We use regression to build a model that predicts the quantitative value of ‘y’, by using the quantitative value of ‘x’, or more than one ‘x’.
Simple linear regression uses exactly one ‘x’ variable to estimate the value of the ‘y’ variable.
Multiple linear regression uses more than one ‘x’ variable (independent) to estimate the ‘y’ variable (dependant).
As most data sets in the ‘real world’ contain more one independent variable, it is more likely that you will be using multiple linear regression than simple linear regression.
Multiple linear regression has both strengths and weaknesses.
One of its strength is it is easy to understand as it is an extension of simple linear regression. It is therefore by far the most common approach to modelling numeric data. Another strength is it provides estimates of the size and the strength of the relationships among the features and the outcomes.
Its weaknesses are that it makes assumptions about the data i.e. normal distribution and it does not work well with missing data. Another constraint is that is only works with numeric features, so categorical data features require extra processing, such as conversion to numeric values.
Assumptions of Multi Linear Regression Analysis
The main assumptions in multi linear regression analysis are as follow:
- Numeric data – all data must be in numeric format
- Normal distribution of the multivariate data
- No missing values
- Linear relationship (homoscedacity) – that the relationship between the dependant variable and the independent variables follow a linear pattern i.e. no outliers
- No multicolinearality – if two variables are highly correlated it can be problematic and the linear model should only include one of the variables
Evaluating a Multi Linear Regression Model
There are three main criteria concerned with evaluating a multi linear regression model:
- The goodness of fit line – to check the goodness of fit we are interested in residuals and how far away they are from the line. The residual is the true value minus the predicted value.
- The significance level – in r the significance of a variable is easy to recognise as is denoted by ***, **, *, etc. the presence of three stars ***, indicates that it is highly unlikely that this variable is unrelated to the dependant variable. Common practice is to use a significance level of 0.05 to denote a statistically significant variable. In the absence of r highlighting these for us, we should compare our p-value, we want our p-value < 0.05.

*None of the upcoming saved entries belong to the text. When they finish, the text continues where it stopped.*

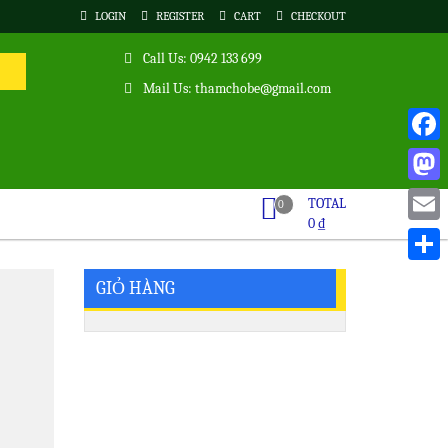
LOGIN
REGISTER
CART
CHECKOUT
Call Us: 0942 133 699
Mail Us: thamchobe@gmail.com
Faceb
Masto
TOTAL
0
0
₫
Email
Share
GIỎ HÀNG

- The co-efficient of determination – this is our multiple R-squared value, the closer our R-squared value is to 1, the better the fit of the model to the data. In models with large numbers of independent variables we use the Adjusted R-squared value.
A Multi Linear Regression Example
Predicting a model for life expectancy
First we will read in the data file and visualise the data
stateX77 <- read.csv( ‘state_data_77.csv’, header=T )
In the plots above we can see some relationships, both positive and negative, between variables.
We can look at a correlation table to look at the actual figures.
There are 9 variables and the first column is not numeric. So we will look at columns 2 to 9.
To make the table appear neater we can round the numbers:
round( cor(stateX77[,2:9]), 2)
murder and illit, fairly high positive correlation: 0.70
murder and Lifeexp, high negative correlation: -0.78
HSGrad and Income have fairly high positive correlation: 0.62
HSGrad and Illit, fairly high negative correlation: -0.66
Frost and Illit, fairly high negative correlation: -0.67
Now, build the model and inspect it
Life expectancy is our dependant variable.
fit1 <- lm( LifeExp ~ Popul + Income + Illit + Murder + HSGrad + Frost + Area, data=stateX77)
summary( fit1 )
R is using stars highlighting some significant variables. We can see from the model that some variables are totally insignificant, Income, Illit, Area, these have very high p-values. We will create a new model without these variables.
Note the model has a decent R-squared value.
fit2 <- lm( LifeExp ~ Popul + Murder + HSGrad + Frost, data=stateX77)
This model is showing us that Murder, HSGrad and Frost are significant in Life Expectancy and Popul, is marginally significant.
Note the model has a decent R-squared value.
Using R Step to find best fit model
R has a step function that can be used to determine best fit models. The step function runs thought the models one at a time, dropping insignificant variables each time until it has found its best solution.
We will use the step function to validate our findings. R will start with our original model with all variables.
rFit <- step( fit1 )
R has indicated Popul, Murder, HSGrad and Frost as the most relevant variables, this concurs with our model.
Checking the residuals
In our models we have evaluated our significance values and our R-square value, these are both looking good for our model.
Now we must check the residuals for our best model, fit2.
qqnorm( fit2$residuals )
qqnorm( fit2$residuals, ylab=”Residuals” )
qqline( fit2$residuals, col=”red” )
The QQ Plot is showing that the data points are not fitting well along the line. This would indicate a question mark over whether the data is normally distributed.
Despite the fact that we have a relatively high adjusted R-Squared value of 0.71%
The residual plot suggests there is some bias in our model.
Our conclusions are that the residuals show some departure from a normal distribution and we need to revise the model further.